Crate serde_intern

Source
Expand description

A Serde addon that allows interning of strings and byte sequences behind Arcs during deserialization.

Unlike the stock Rc / Arc deserialization available in the main Serde crate, these custom deserializer functions will find duplicate values and instead of wrapping each of them into an individual Arc it will reuse the existing arcs.

§Example

use serde_intern::{clear_arc_cache, intern_arc_str};

#[derive(Deserialize)]
struct Person {
    // add a custom deserializer hook
    #[serde(deserialize_with="intern_arc_str")]
    name: Arc<str>,
}

// when deserializing:
let json = r#"[
    { "name": "Yenna" },
    { "name": "Yenna" },
    { "name": "Yenna" }
]"#;
let people: Vec<Person> = serde_json::from_str(json)?;

// All structs share the same text sequence "Yenna" through reference
// counting. There's an extra reference used by internal lookup table.
let first = &people[0];
assert_eq!(Arc::strong_count(&first.name), 4);

// This function clears up the lookup table.
clear_arc_cache();
assert_eq!(Arc::strong_count(&first.name), 3);

Currently serde-intern supports string slices and slices of bytes. More types can be added later.

§Note:

While this library allows sharing a common data storage across multiple deserialized entities it is NOT a Zero-copy. The first time a new sequence is encountered it is copied to the newly created heap region administered by Arc. To avoid copying data and instead refer to text sequences in the underlying buffer you should use Serde’s built-in borrow deserializer attribute instead:


#[derive(Deserialize)]
struct Person<'storage> {
    #[serde(borrow)]
    name: Cow<'storage, str>,
}

Note that in this case the deserialized struct needs to keep the raw data in memory, as denoted by 'storage lifetime annotation.
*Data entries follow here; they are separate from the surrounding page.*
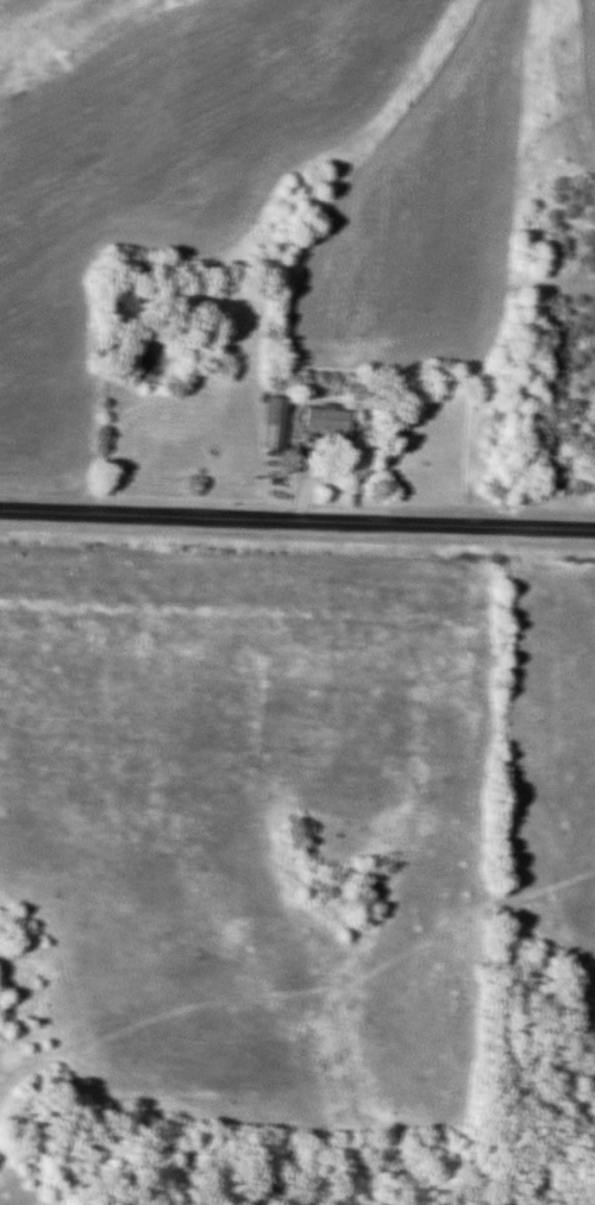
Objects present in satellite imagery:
building: (325, 417)
building: (272, 422)
road: (297, 521)

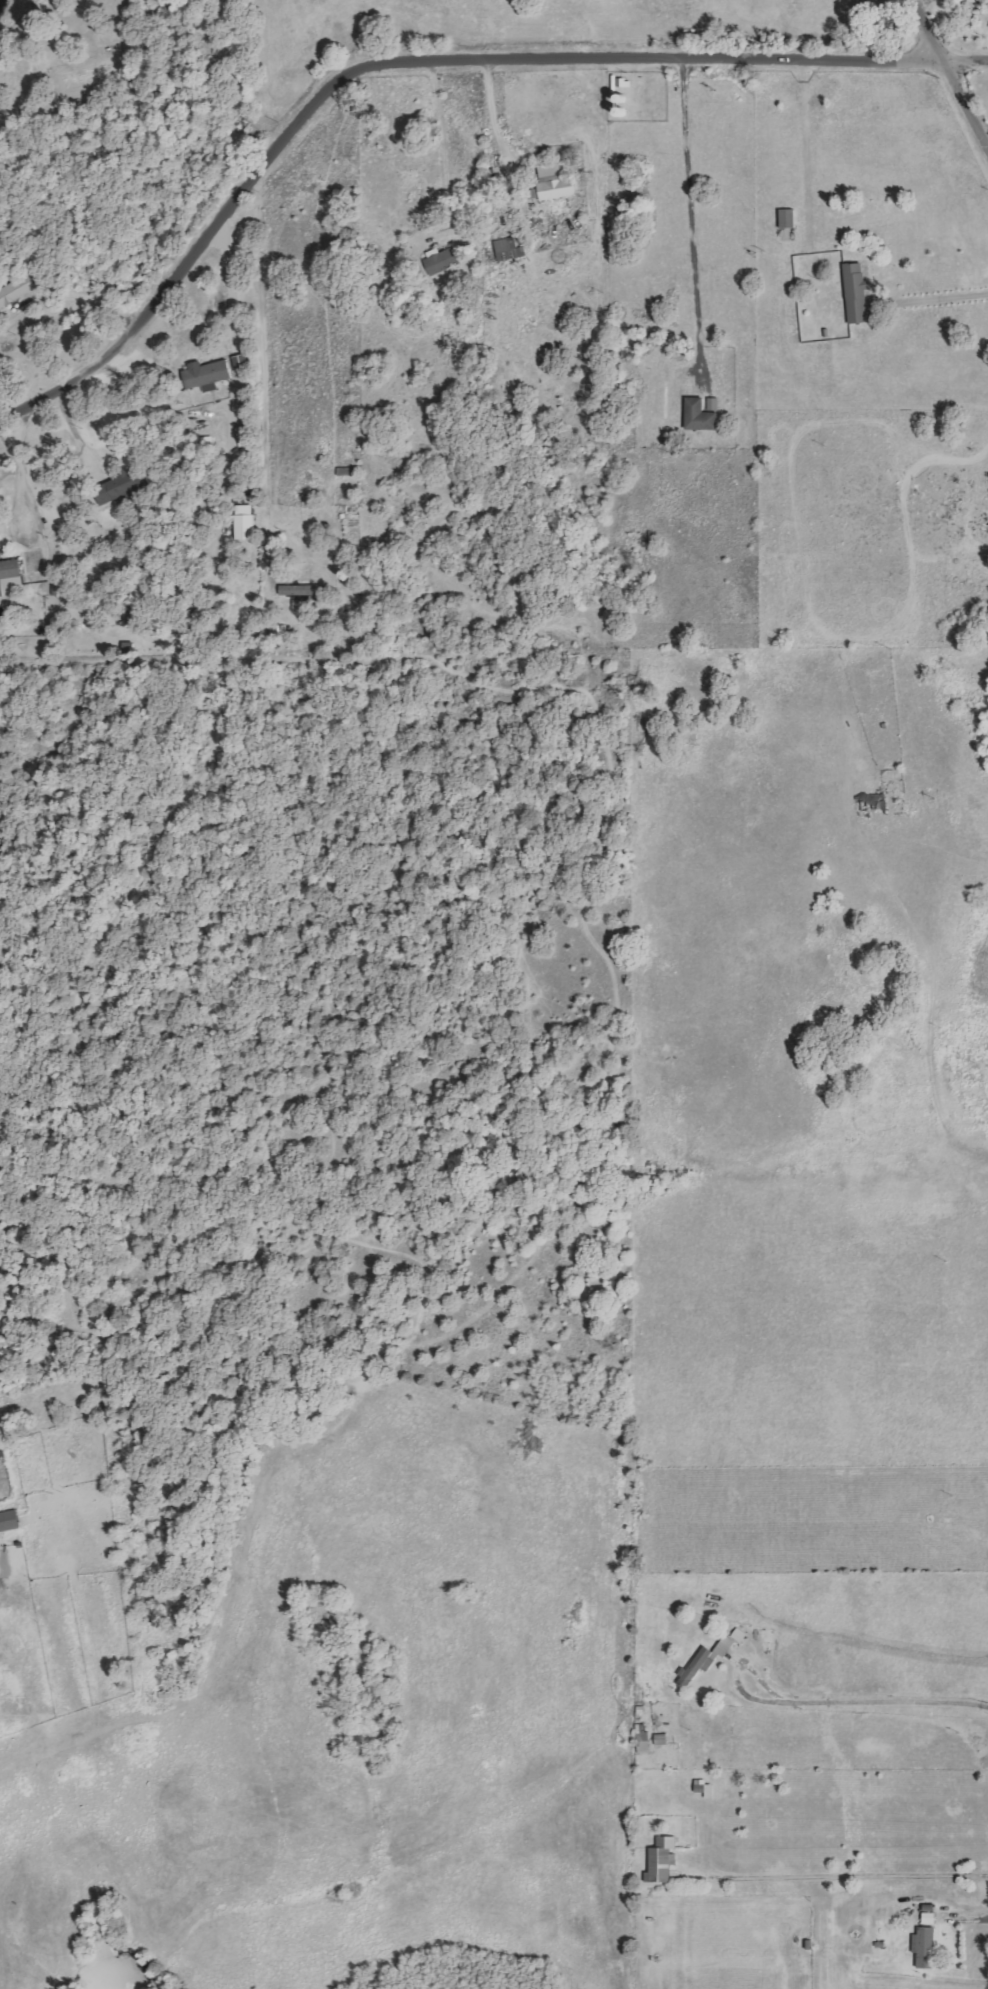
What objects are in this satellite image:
building: (974, 2)
road: (418, 59)
road: (947, 76)
building: (556, 183)
building: (789, 218)
building: (509, 250)
building: (443, 260)
building: (16, 290)
building: (858, 293)
building: (208, 375)
building: (714, 404)
building: (701, 415)
building: (120, 484)
building: (247, 522)
building: (9, 572)
building: (129, 616)
building: (10, 1521)
building: (706, 1661)
building: (643, 1737)
building: (662, 1739)
building: (664, 1860)
building: (927, 1946)

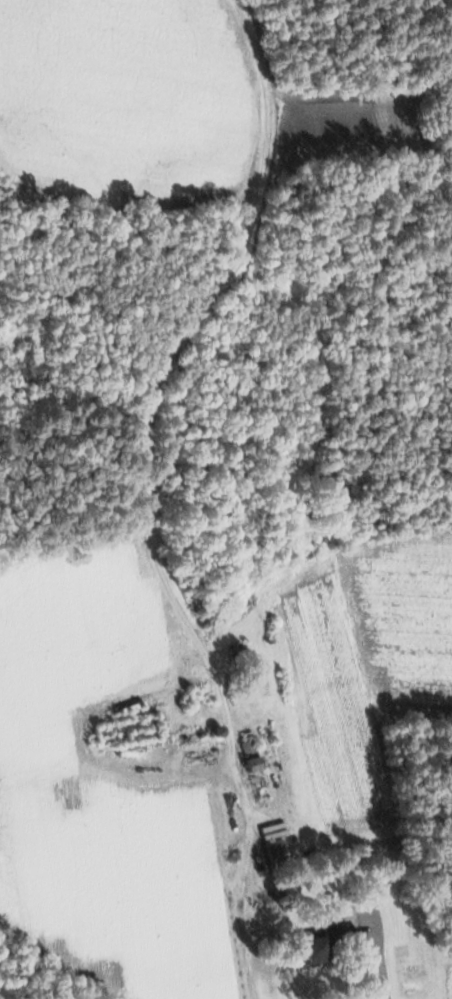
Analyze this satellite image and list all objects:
building: (248, 755)
building: (274, 853)
road: (249, 861)
building: (326, 946)
road: (385, 968)

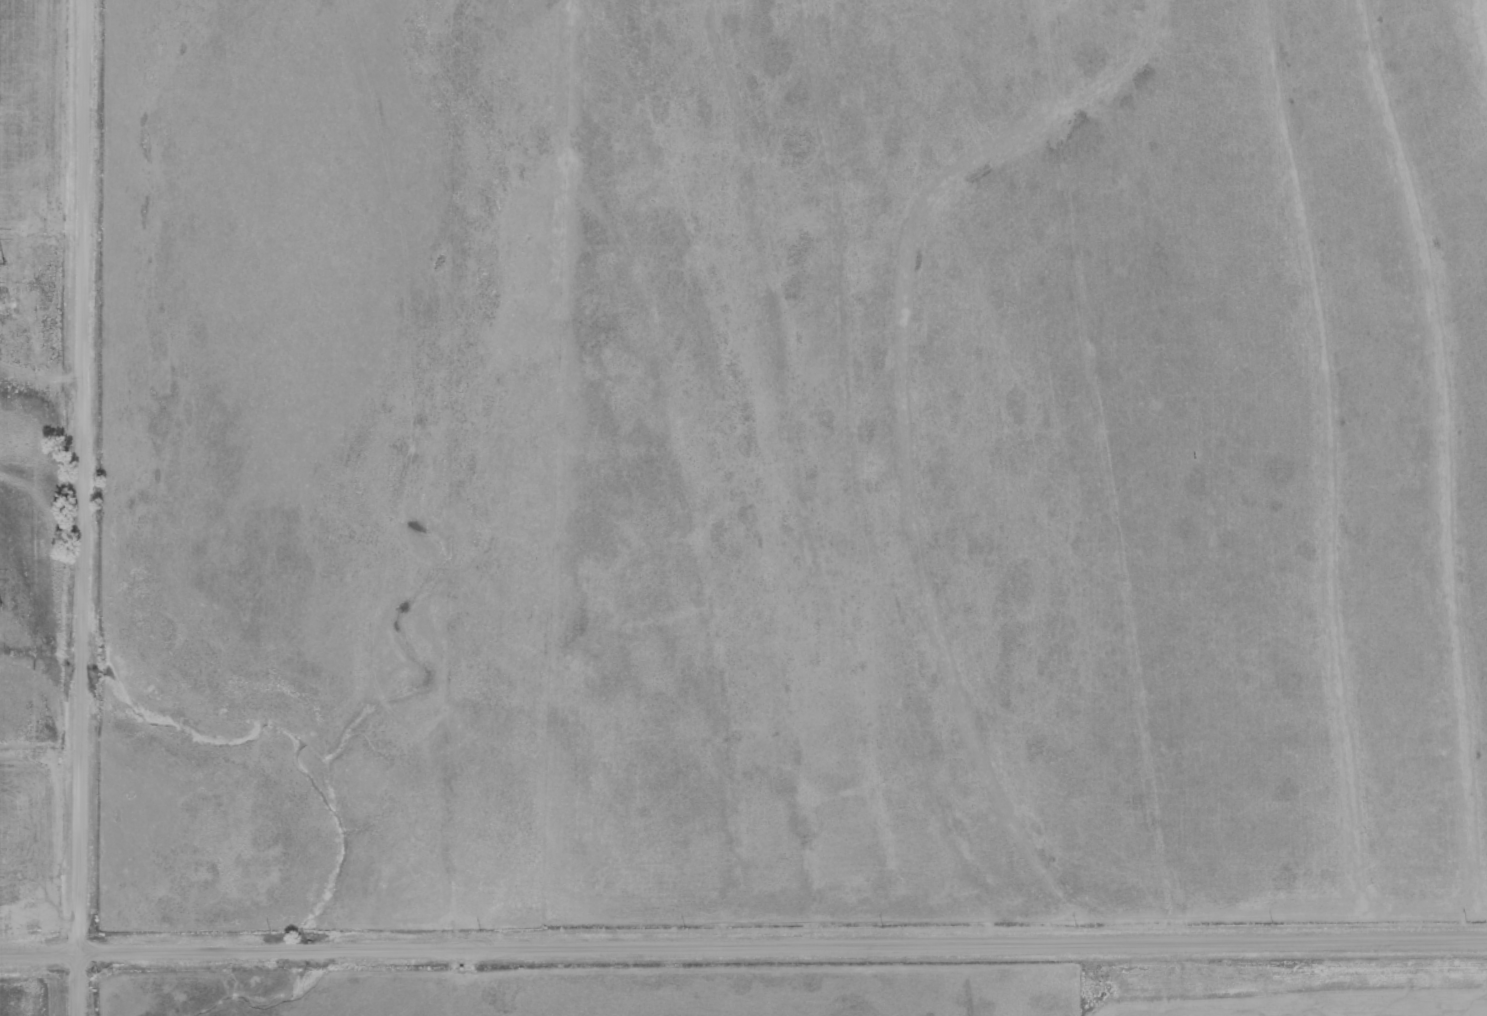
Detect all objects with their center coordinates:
power tower: (3, 263)
road: (85, 508)
road: (743, 944)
serde-intern lets you drop the underlying buffer at a cost of a single copy.

§Implementation details

To track the previously observed string slices and compare them with a currently deserializing slice the library maintains a lookup table. Its memory overhead is fairy small: it’s a HashMap<u64, Arc<str>>, so each entity is a pair of (u64, usize) behind the scenes. We use string hashes for keys to avoid extra memory overhead and not to force storing string references for a long time. In case of a hash collision the library will wrap the string into a separate new Arc.

To speed things up we use a non-standard fast hash function from rustc-hash crate. The lookup table is stored as a thread-local to avoid synchronizations. While the overhead is minimal, the library does offer clear_arc_cache hook to clear up lookup tables.

Functions§

clear_arc_cache
This function will clear up lookup tables for the current-thread only!
intern_arc_str
A Serde deserializer hook that allows multiple structs to share the same string slice between them.
intern_arc_u8s
A Serde deserializer hook that allows multiple structs to share the same slice of data between them.